Saved entries:
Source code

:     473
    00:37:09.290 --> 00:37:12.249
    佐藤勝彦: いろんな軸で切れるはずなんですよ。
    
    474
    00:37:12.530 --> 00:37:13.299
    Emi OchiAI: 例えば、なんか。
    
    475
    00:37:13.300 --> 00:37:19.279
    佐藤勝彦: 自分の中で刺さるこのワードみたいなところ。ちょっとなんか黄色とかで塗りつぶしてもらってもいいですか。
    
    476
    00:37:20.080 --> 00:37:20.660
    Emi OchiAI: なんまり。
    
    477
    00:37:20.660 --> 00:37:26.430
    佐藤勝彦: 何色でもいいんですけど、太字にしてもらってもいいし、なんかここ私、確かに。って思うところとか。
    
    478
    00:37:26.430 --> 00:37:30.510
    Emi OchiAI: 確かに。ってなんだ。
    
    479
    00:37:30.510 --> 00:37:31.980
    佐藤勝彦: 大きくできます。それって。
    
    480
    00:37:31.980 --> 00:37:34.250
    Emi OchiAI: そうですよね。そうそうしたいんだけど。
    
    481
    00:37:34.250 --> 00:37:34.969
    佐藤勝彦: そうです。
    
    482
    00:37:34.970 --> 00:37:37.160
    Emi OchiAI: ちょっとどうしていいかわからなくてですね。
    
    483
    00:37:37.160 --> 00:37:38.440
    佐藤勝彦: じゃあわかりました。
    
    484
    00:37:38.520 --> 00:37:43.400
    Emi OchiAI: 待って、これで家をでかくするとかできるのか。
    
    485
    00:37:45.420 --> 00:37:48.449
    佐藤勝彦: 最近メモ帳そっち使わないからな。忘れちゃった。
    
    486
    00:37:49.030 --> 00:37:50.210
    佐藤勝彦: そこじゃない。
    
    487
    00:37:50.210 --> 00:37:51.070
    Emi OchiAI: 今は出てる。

_What you are asked to do_:
There is a line above that contains "佐藤勝彦: じゃあわかりました。". Copy it and all later lines through the last, exactly, and leave out the rest.

_Response to the exercise_:
    佐藤勝彦: じゃあわかりました。
    
    484
    00:37:38.520 --> 00:37:43.400
    Emi OchiAI: 待って、これで家をでかくするとかできるのか。
    
    485
    00:37:45.420 --> 00:37:48.449
    佐藤勝彦: 最近メモ帳そっち使わないからな。忘れちゃった。
    
    486
    00:37:49.030 --> 00:37:50.210
    佐藤勝彦: そこじゃない。
    
    487
    00:37:50.210 --> 00:37:51.070
    Emi OchiAI: 今は出てる。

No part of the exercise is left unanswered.